**Document segment**
|---|

# Military Careers Anyone?



## kaibab-hunter74 (Dec 11, 2006)

I'm too sure how old everybody is here in the youth forum, but this question applys to all; has anyone givin any thought to joining a branch of our countries armed services after high school?

I'm debating whether or not to join one of the branches, any insight?

The Marines










The Army










The Navy










The Airforce











Oh and the Cost Guard!


----------



## No.1 Hoyt (Mar 11, 2007)

yes I have thought about it. If I do it I will join the Airforce.


----------



## kaibab-hunter74 (Dec 11, 2006)

No.1 Hoyt said:


> yes I have thought about it. If I do it I will join the Airforce.


That would be a good choice.


----------



## Rory/MO (Jan 13, 2008)

I went through a phase where I thought about it, and really wanted to give back to our country. But the more I thought about it, the more I realised how afraid of dying young I was. I'll just be VERY thankful and appreciative to anyone who joins. It really takes a big pair to do all that. My brother's thought about it more than I have. I think he's going to start training to snipe next summer.


----------



## kaibab-hunter74 (Dec 11, 2006)

Rory/MO said:


> I went through a phase where I thought about it, and really wanted to give back to our country. But the more I thought about it, the more I realised how afraid of dying young I was. I'll just be VERY thankful and appreciative to anyone who joins. It really takes a big pair to do all that. My brother's thought about it more than I have. I think he's going to start training to snipe next summer.


That's kind of the same feeling I had, but I do want to be apart of something that is respected, heroic, and challenging----> ( in a sense )........ Good luck to your brother though!


----------



## ALPHA0MEGA (Nov 20, 2008)

OK to support my service and give some cool pics. The Coast Guard:


----------



## kaibab-hunter74 (Dec 11, 2006)

Badass pics! Thank you for your service! :darkbeer:


----------



## Rory/MO (Jan 13, 2008)

Sweet pics! Thanks for your service to our country!

|---|

Continue the forum thread on military careers with further posts that come after its last one. The entries have no connection to the forum thread on military careers.

**Dataset content**
|---|

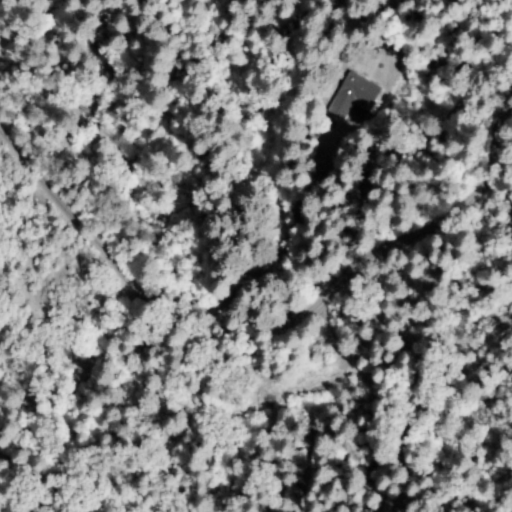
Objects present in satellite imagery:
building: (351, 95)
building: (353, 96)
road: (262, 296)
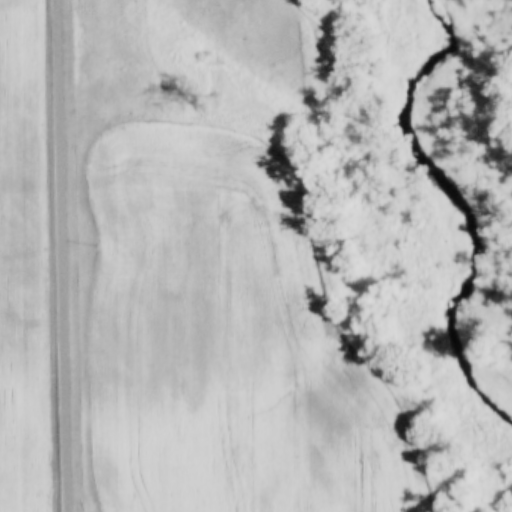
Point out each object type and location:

|---|

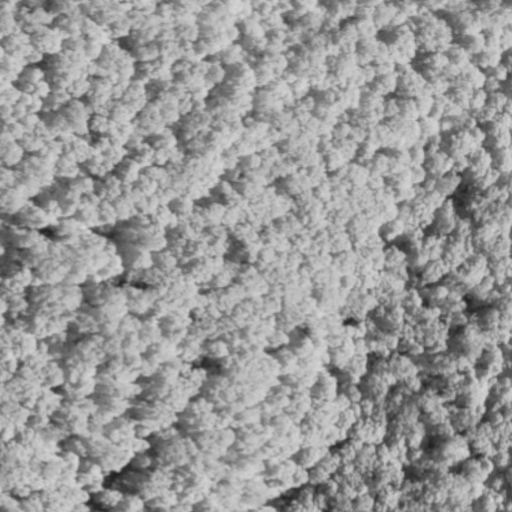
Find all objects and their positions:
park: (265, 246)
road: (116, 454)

|---|

**Response for this exercise**
----------



## Bowhunter500 (Mar 23, 2007)

I actually just took the ASVAB for the Army.. got a 91 out of 99.. Which is really really good! Can do pretty much anything within the military.. Wanted to be a Medic.. but now that i passed up that score by 31 points... im tryin to find somethin else to do in the military.

I have a cousin in the Military who flys Blackhawks.. and his brother is in the Green Beret (sp?) and just went over to Iraq last week! :S Pray for him please..


----------



## 8pt~bowhunter (Mar 15, 2008)

I thought about joining the Air Force.


----------



## whitetail234 (Sep 19, 2005)

scored a 78 on asvab, If my waiver goes through Im going combat enginners in the army, then hopefully on to Airborne and Ranger school.


----------



## kaibab-hunter74 (Dec 11, 2006)

Bowhunter500 said:


> I actually just took the ASVAB for the Army.. got a 91 out of 99.. Which is really really good! Can do pretty much anything within the military.. Wanted to be a Medic.. but now that i passed up that score by 31 points... im tryin to find somethin else to do in the military.
> 
> I have a cousin in the Military who flys Blackhawks.. and his brother is in the Green Beret (sp?) and just went over to Iraq last week! :S Pray for him please..


I scored an 84 on the ASVAB.......... been getting non-stop calls from the military. 

Prayers sent!


----------



## 42WLA (Jun 13, 2006)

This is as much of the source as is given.